START Given records

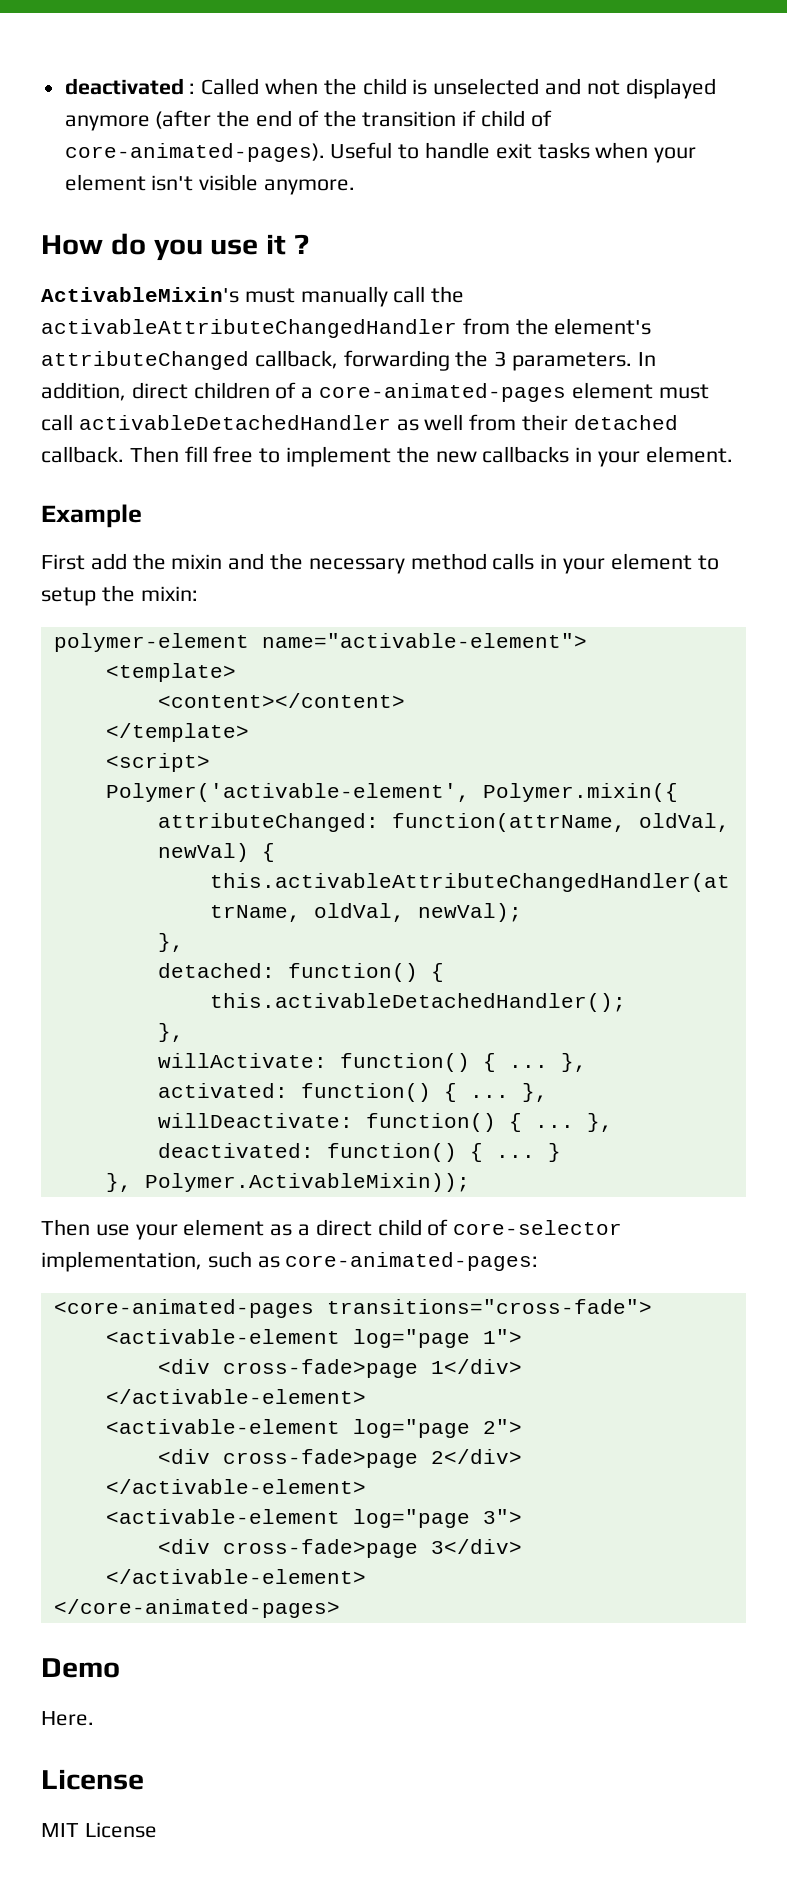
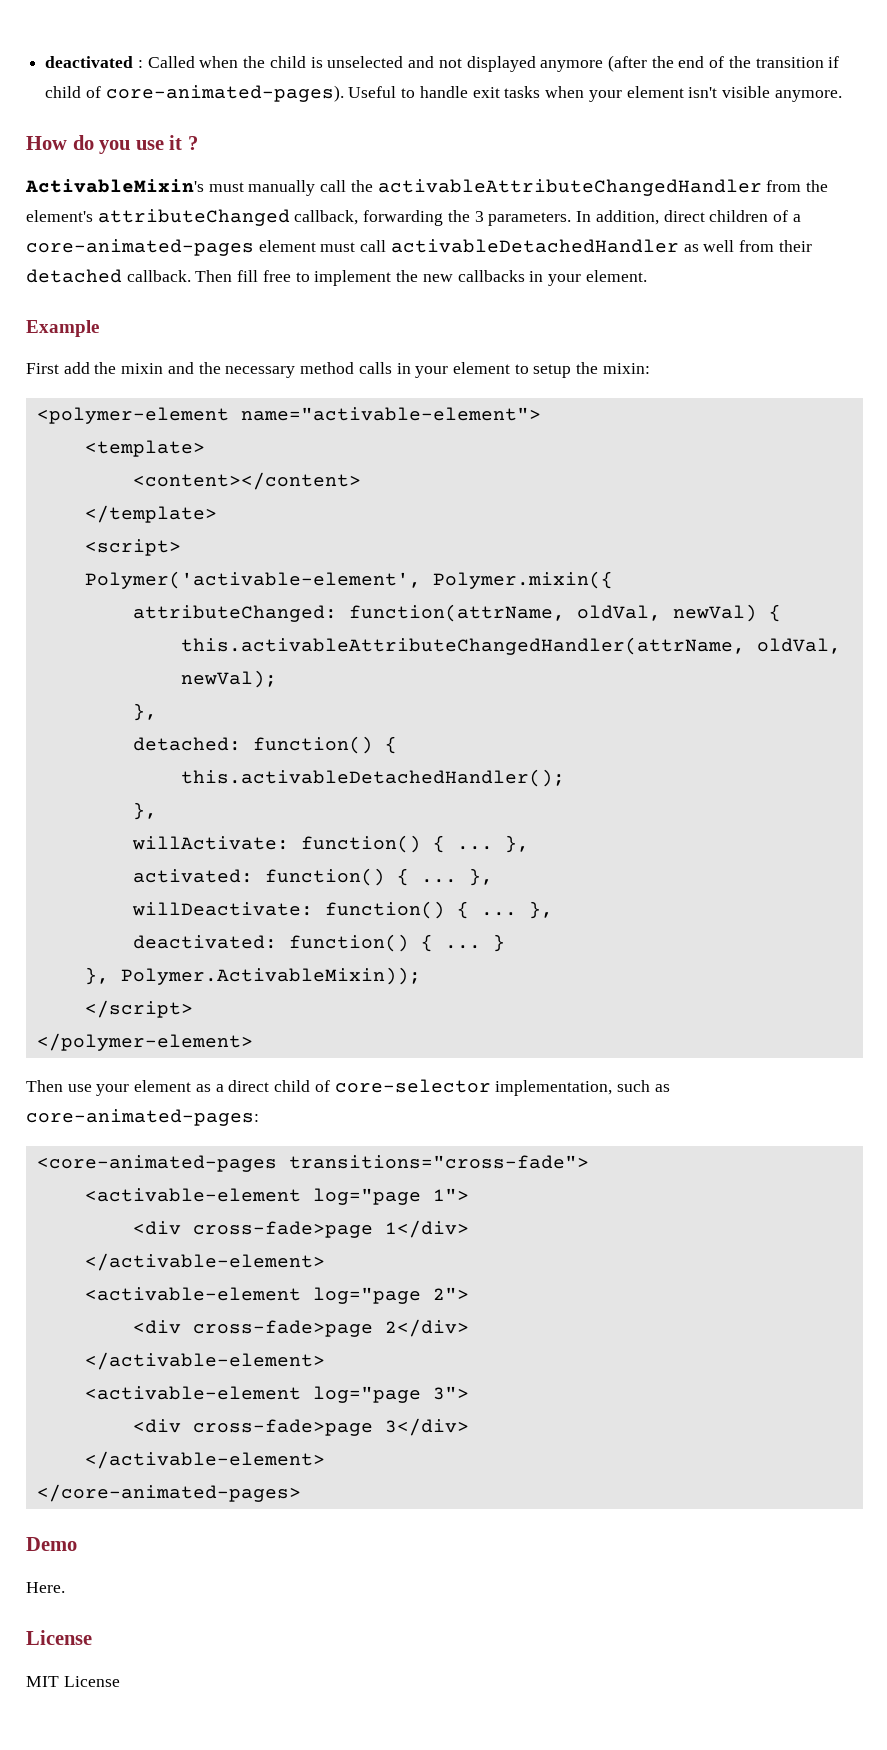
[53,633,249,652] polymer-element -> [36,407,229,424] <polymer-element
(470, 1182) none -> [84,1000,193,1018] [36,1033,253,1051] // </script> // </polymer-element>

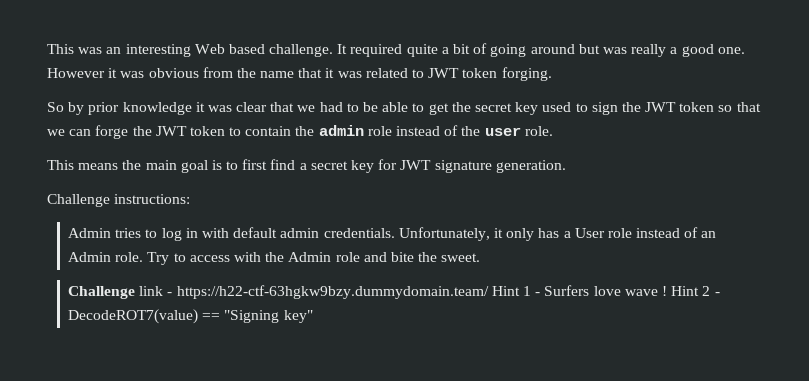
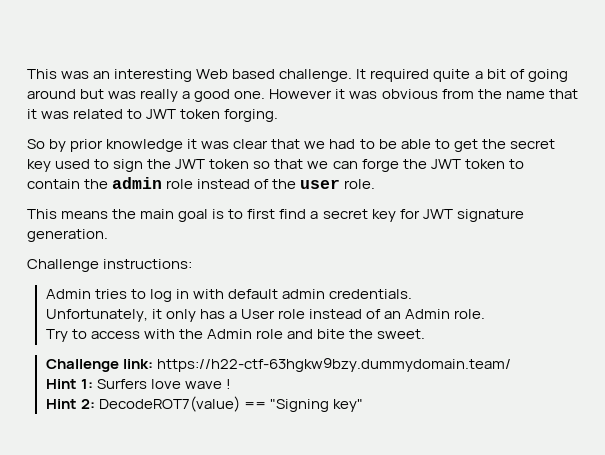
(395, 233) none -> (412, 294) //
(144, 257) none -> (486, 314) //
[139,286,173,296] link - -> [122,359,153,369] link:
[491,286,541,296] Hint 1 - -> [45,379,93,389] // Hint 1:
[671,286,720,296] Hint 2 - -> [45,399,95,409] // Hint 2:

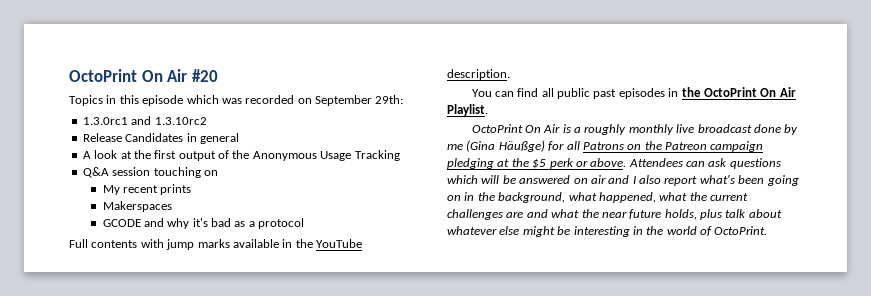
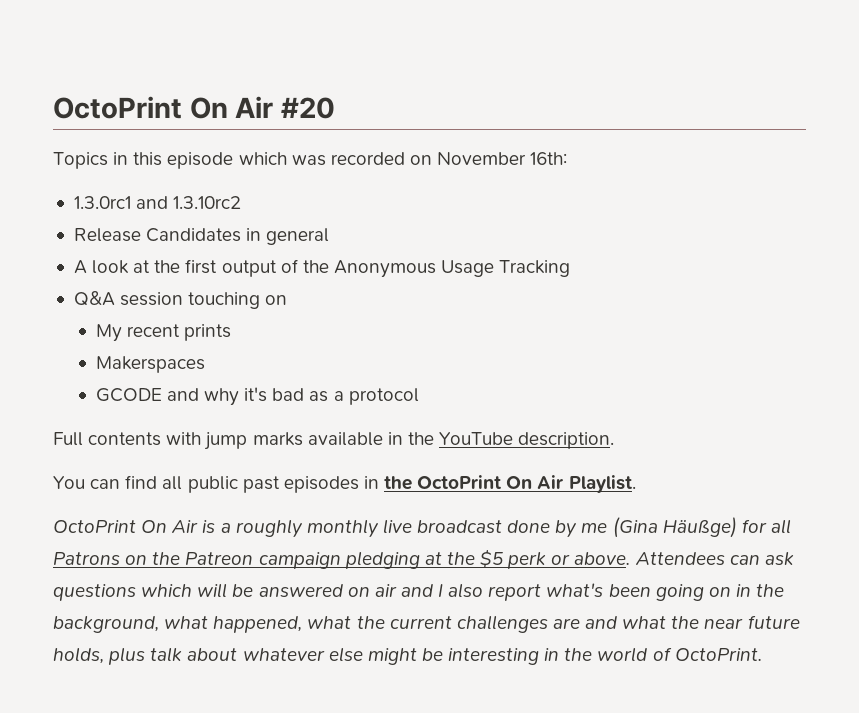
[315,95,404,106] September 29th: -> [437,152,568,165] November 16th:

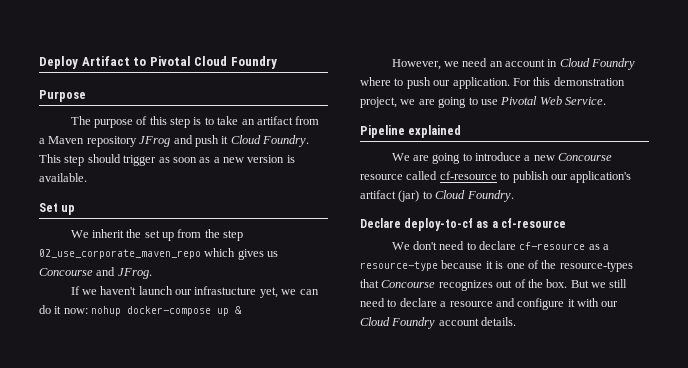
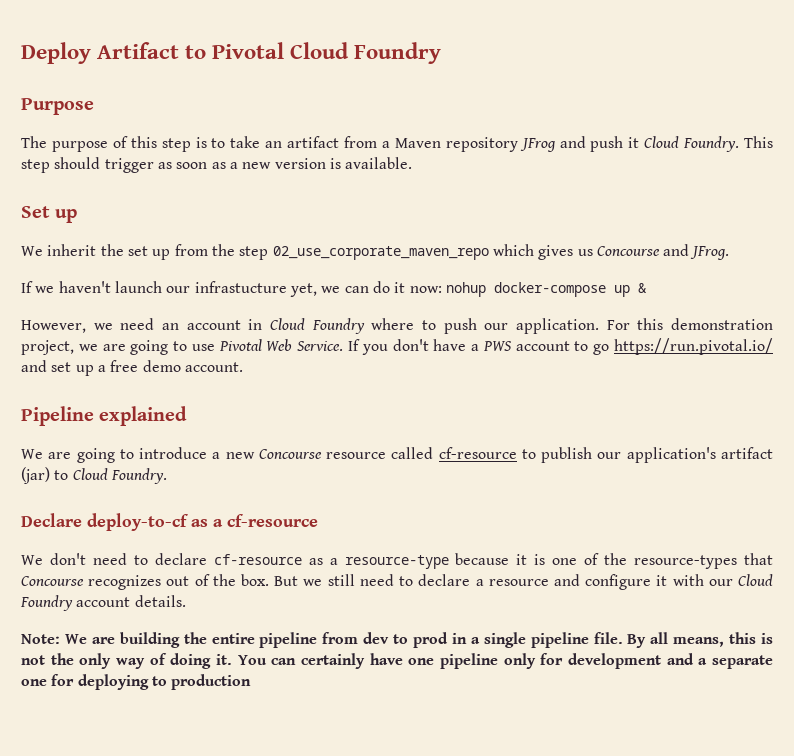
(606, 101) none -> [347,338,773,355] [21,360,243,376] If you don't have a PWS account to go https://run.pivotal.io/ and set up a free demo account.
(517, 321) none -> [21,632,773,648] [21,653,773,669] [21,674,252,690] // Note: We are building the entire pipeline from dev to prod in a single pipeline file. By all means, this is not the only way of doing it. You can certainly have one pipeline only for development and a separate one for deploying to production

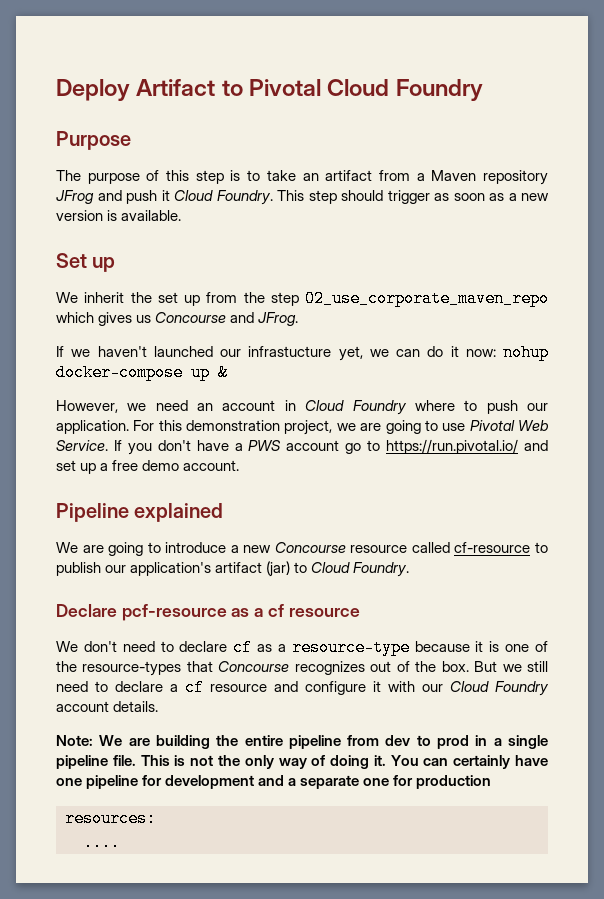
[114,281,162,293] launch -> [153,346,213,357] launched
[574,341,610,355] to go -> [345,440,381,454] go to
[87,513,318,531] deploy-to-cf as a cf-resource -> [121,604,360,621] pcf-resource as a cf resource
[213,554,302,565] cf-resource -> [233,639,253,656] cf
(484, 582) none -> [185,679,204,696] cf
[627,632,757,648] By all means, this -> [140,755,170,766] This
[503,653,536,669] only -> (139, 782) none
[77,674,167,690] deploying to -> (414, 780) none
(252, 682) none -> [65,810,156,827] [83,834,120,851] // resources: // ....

END Given records

No pictures should appear; only the lines from the first line of the records through the line with "[671,286,720,296] Hint 2", both included, are to be restated word for word.

[53,633,249,652] polymer-element -> [36,407,229,424] <polymer-element
(470, 1182) none -> [84,1000,193,1018] [36,1033,253,1051] // </script> // </polymer-element>

(395, 233) none -> (412, 294) //
(144, 257) none -> (486, 314) //
[139,286,173,296] link - -> [122,359,153,369] link:
[491,286,541,296] Hint 1 - -> [45,379,93,389] // Hint 1:
[671,286,720,296] Hint 2 - -> [45,399,95,409] // Hint 2:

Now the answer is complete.